This algorithm is a good starting point, but there are also good reasons for other choices. For instance, it is often desirable for district boundaries to coincide with county or municipal boundaries. In New Hampshire this is a requirement: cities can be split on ward boundaries, but towns and unincorporated townships cannot be split (every square millimeter of the state is included in one of those three types of municipality). One possible pathology of the described algorithm is apparent in how it splits up the DFW metroplex: it appears that the cities of Dallas and Fort Worth are split, with one district combining western Dallas with eastern Fort Worth. (It's hard to be sure without the actual city locations drawn on the map.) I'm also skeptical of splitting Houston into five districts the way it is done by this algorithm; while the city is big enough that it would have to be split, this algorithm appears to dilute the influence of city residence in favor of suburban and rural voters more than is necessary.

By Eric Lund (not verified) on 13 Nov 2009 #permalink

#3, In fairness the state lines were drawn and fixed many years ago, and were in any case presumably not drawn primarily on senate electability considerations which probably would be obsolete today anyway. That said, senate reelection rates are even higher than the house.

If you view this as a Bad Thing (I do), a few possible solutions might be term limits or repeal of the 17th amendment providing for the direct election of senators. Of course that later possibility would merely indirectly gerrymander the senate unless objective state legislative districts were also part of the proposal.

Re: #2.
Isn't there some fractal dimension that defines the ratio of the perimeter to the area of an object? It has seemed to me that the "easiest" thing to do would be to pass a law that says that the fractal dimension (or "Gerry Index") can be no greater than "X". This would still allow the politicians some leeway to still play politics, without going overboard.

Another interesting result I remember from my algorithms class is that if you know the distribution of voters, you can optimally gerrymander (i.e. get better voting results) in O(n^4) time.

As a bonus, if you stare at the edges of it, it looks like it spreads bigger.

Freaky visual trickery and unreliable ways of light perception.


The splitline algorithm is likely to throw together some people who are geographically isolated---but gerrymandering does so with a vengeance.
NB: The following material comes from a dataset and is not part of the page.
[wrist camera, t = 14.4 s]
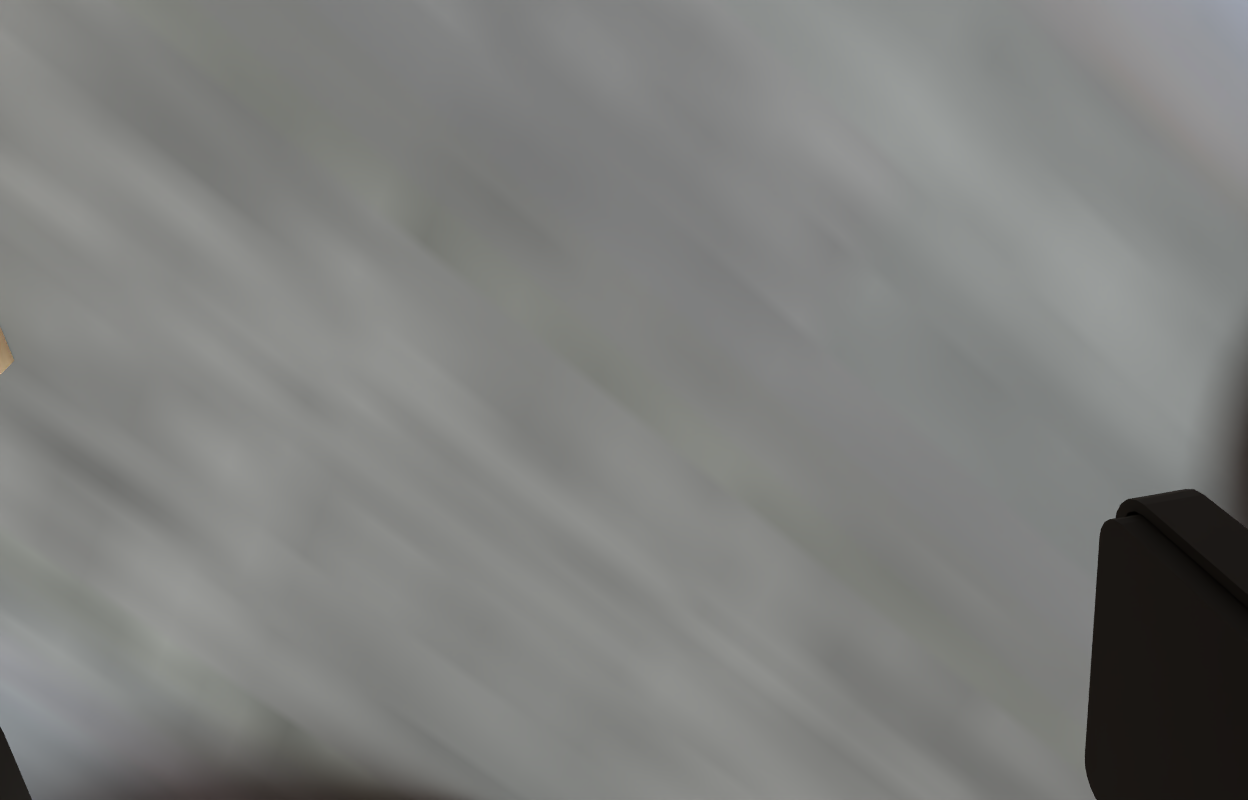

There are people in Austin who are in the same district as Midland, but not their friends a few blocks away (assuming I'm reading the map right).

However, whatever weird results the splitline algorithm produces (and it turns out really weird on Colorado--- ), it's not easy to manipulate, because it's completely determined by demographics.

hi, I'm inventor of this algorithm.

The "probability two random voters yield line segment lying entirely inside district" is 100% if district is convex; however, merely requiring convexity is a very weak demand (still permits long thin districts) and nowhere near assures "optimality." So this idea is a silly quality-metric.

The URL given gives a picture which it implies is uniquely optimal, but it plainly is not optimal, not even to local changes. It presumably is true there IS some generally uniquely optimal districting... but I see no reason to believe that guy can find it in less than the age of the universe.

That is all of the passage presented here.